La prórroga del estado de emergencia no afecta a toda la región de manera uniforme, sino que se focaliza en zonas estratégicas. Los distritos de Palca, Tacna, La Yarada-Los Palos y Tarata son los puntos geográficos donde el Ejecutivo peruano ha decidido mantener la intervención activa.
De acuerdo con informes reservados de la Policía Nacional de Perú, la medida es indispensable para ejecutar operaciones de inteligencia destinadas a garantizar la preservación y el restablecimiento del orden interno. El objetivo central es proteger los derechos de la población frente al avance de delitos como el hurto, robos, contrabando y diversas manifestaciones de violencia que afectan la seguridad ciudadana.
Limitación de derechos y uso de tecnología
Durante los 60 días de vigencia del decreto, se mantendrá la restricción o suspensión de derechos constitucionales específicos en la zona. Esto incluye la inviolabilidad del domicilio, la libertad de tránsito, el derecho de reunión, así como la libertad y seguridad personales.
La Policía Nacional, apoyada directamente por las Fuerzas Armadas, liderará el control territorial apoyándose en instrumentos como mapas del delito, estadísticas e inteligencia. Esta estrategia de seguridad se mantiene activa desde el pasado 9 de abril, fecha en que se inició el monitoreo mediante patrullas motorizadas y drones en la línea de frontera.
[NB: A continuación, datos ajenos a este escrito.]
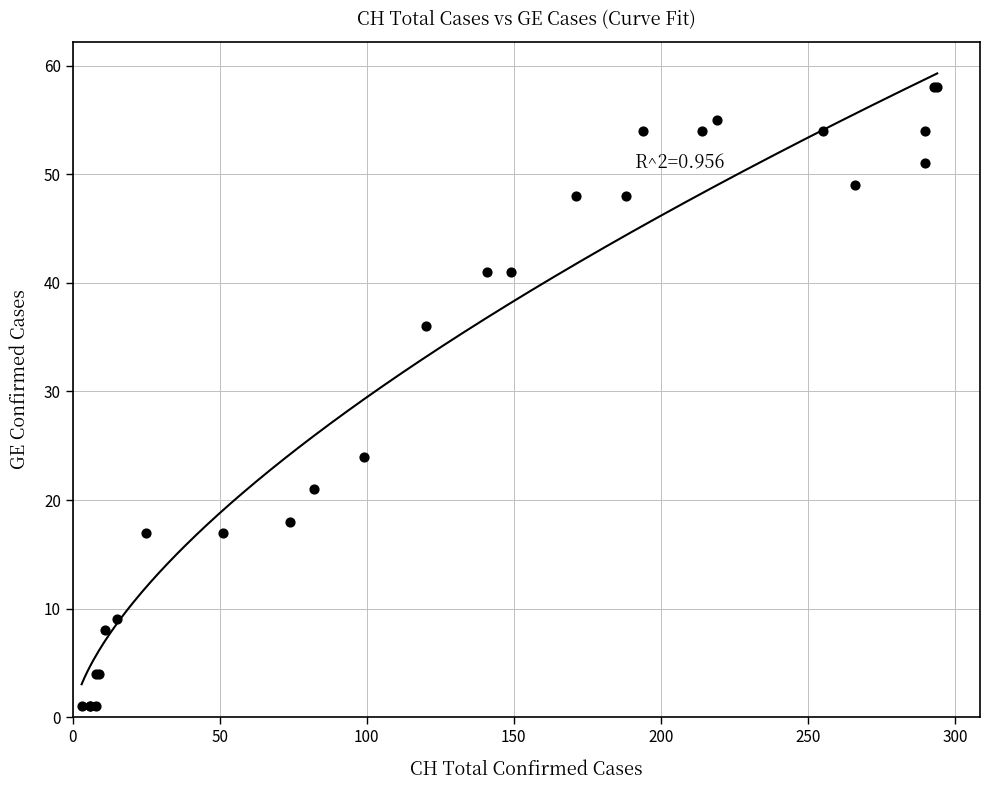

What Y value in the scatter plot is closest to 29?

24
La medida determinó que se debía mantener en sesión permanente el comité regional y los comités provinciales de seguridad ciudadana de Tacna y realizar patrullas motorizadas permanentes y continuas en la línea fronteriza.
Además de la vigilancia aérea y terrestre, el decreto establece la intervención obligatoria sobre migrantes que intenten cruzar a través de pasos no habilitados. El documento oficial fue ratificado por el presidente de transición de Perú, José María Balcázar, junto a siete ministros de Estado, incluyendo las carteras de Defensa e Interior.
Con este escenario de seguridad reforzada, las autoridades peruanas proyectan mantener la presión sobre los flujos migratorios irregulares y las bandas delictivas que operan en los límites fronterizos. Queda por ver si esta nueva extensión de dos meses será suficiente para reducir los índices de criminalidad reportados o si el despliegue militar continuará de forma indefinida.